**What the task requires**
For the listing below, the answer is an exact retyping of the lines from the one with "completo la salud" through the one with "38.Gas or Gas Wars", both included, without pictures.

..............................

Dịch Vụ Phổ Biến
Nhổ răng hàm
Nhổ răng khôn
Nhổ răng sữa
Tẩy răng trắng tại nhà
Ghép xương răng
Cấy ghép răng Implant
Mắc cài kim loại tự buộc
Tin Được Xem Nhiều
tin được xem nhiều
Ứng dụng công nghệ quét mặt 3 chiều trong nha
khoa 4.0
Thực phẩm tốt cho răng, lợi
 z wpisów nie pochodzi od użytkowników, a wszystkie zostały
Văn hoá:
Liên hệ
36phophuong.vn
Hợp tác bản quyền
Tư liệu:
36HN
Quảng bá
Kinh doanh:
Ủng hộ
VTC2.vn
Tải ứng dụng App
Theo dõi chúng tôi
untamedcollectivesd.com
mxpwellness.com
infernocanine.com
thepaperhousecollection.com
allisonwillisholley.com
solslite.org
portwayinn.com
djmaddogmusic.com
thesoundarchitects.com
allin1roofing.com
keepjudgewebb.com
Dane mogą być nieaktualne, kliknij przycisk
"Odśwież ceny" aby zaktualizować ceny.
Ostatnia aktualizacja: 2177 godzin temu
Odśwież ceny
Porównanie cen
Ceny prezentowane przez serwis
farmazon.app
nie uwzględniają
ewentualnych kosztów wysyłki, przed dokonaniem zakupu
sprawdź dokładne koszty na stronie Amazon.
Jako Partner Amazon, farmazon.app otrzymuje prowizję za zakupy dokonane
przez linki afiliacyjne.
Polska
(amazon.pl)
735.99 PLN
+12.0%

..............................

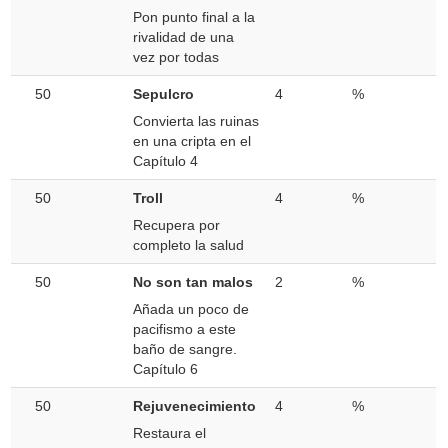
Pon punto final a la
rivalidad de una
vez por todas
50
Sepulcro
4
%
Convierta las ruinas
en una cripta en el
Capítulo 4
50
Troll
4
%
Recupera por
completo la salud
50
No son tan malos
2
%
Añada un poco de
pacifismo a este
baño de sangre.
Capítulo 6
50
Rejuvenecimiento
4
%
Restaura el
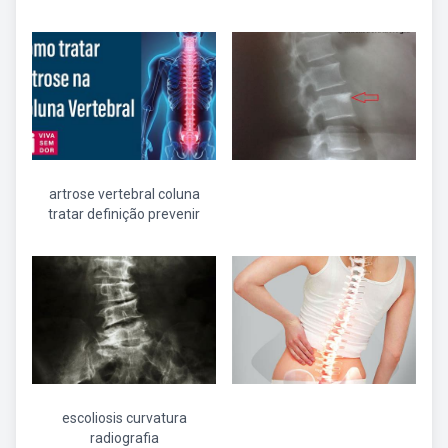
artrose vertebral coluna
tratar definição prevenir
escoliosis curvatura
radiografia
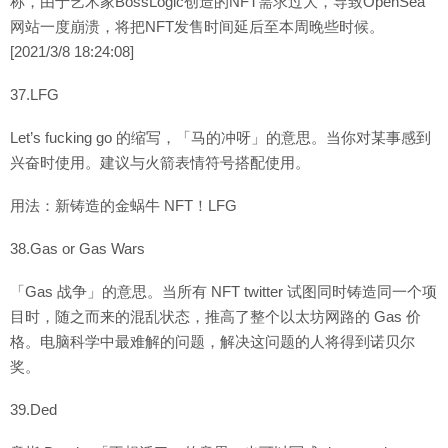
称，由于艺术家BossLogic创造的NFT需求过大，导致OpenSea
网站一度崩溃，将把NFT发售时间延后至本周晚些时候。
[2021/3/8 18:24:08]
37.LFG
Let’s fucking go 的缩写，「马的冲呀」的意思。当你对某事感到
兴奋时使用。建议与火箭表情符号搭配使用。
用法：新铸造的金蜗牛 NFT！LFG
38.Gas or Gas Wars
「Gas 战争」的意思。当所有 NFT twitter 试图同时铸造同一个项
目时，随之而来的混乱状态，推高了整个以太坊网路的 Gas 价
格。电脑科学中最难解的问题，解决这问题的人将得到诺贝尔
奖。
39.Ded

..............................

**Task response**
completo la salud
50
No son tan malos
2
%
Añada un poco de
pacifismo a este
baño de sangre.
Capítulo 6
50
Rejuvenecimiento
4
%
Restaura el
artrose vertebral coluna
tratar definição prevenir
escoliosis curvatura
radiografia
称，由于艺术家BossLogic创造的NFT需求过大，导致OpenSea
网站一度崩溃，将把NFT发售时间延后至本周晚些时候。
[2021/3/8 18:24:08]
37.LFG
Let’s fucking go 的缩写，「马的冲呀」的意思。当你对某事感到
兴奋时使用。建议与火箭表情符号搭配使用。
用法：新铸造的金蜗牛 NFT！LFG
38.Gas or Gas Wars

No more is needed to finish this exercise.